C’est exactement la même chose pour les données de localisation. Avec 1 seul emplacement, il est impossible de réidentifier une personne avec certitude. Mais plus nous avons de données de localisation, plus nous avons de chance de pouvoir la réidentifier… Dans une étude publiée le 14 juin 2023, la CNIL a vérifié s’il était possible de réidentifier des personnes à partir :

  • d’un échantillon de données de localisation « anonymes » collectées sur des smartphones, acquis auprès d’un data-brocker,
  • de données disponibles publiquement (réseaux sociaux, agendas ouverts, annuaire universel, manifestations sportives publiques…).

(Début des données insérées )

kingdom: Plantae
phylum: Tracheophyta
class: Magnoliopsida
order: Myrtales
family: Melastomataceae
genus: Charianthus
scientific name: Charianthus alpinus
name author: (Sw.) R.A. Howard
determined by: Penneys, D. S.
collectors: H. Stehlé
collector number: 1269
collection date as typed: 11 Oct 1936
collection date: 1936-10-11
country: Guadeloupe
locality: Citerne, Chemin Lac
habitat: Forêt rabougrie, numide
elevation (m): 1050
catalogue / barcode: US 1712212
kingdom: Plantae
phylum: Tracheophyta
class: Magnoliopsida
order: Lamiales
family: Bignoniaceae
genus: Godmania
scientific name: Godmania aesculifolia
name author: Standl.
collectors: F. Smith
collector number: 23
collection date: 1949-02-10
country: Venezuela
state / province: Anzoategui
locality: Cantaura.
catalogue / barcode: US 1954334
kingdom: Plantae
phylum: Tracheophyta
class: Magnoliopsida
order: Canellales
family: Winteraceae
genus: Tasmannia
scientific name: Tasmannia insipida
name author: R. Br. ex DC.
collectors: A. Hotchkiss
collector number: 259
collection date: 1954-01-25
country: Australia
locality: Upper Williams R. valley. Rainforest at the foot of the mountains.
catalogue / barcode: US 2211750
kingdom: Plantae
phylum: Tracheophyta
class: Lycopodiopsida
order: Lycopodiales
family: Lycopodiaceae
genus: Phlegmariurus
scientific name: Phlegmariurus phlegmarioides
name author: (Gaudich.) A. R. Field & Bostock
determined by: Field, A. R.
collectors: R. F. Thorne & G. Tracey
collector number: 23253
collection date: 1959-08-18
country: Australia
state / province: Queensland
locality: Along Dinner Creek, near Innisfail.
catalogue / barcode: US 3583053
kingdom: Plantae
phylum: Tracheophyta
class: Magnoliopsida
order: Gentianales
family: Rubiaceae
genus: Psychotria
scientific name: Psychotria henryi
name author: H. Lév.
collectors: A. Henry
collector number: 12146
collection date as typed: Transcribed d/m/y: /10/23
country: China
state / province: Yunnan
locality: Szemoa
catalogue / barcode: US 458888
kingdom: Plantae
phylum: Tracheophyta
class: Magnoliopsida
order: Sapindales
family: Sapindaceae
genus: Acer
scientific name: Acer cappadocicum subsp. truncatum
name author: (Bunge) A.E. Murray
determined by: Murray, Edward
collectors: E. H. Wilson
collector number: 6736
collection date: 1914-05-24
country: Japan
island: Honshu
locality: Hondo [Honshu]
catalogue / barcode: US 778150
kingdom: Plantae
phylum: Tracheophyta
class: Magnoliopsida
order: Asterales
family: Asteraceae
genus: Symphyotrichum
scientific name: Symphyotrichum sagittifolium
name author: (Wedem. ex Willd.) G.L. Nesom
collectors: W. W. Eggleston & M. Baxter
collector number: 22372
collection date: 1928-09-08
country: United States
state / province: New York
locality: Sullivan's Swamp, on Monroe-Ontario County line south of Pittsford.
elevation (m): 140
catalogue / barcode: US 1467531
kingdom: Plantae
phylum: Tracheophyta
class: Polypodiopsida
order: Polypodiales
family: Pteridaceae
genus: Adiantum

Sur 20 personnes, il aura fallu une journée pour en identifier 7. « Ces personnes réidentifiées, il nous était possible de savoir, heure par heure, ce qu’elles avaient fait durant cette semaine du 8 au 15 octobre 2021. Où elles avaient dormi, quand elles avaient fait leurs courses, quelles routes elles avaient prises pour aller au travail, quand elles avaient déposé leurs enfants à l’école, etc. »

Illustration sur les bornes de recharges

Certains service de recharges de véhicules électriques proposent des services via application mobile sans qu’il ne soit nécessaire de se créer un compte ou d’être abonné. C’est le cas par exemple de l’application Ouest Charge qui dispose d’un « accès invité ».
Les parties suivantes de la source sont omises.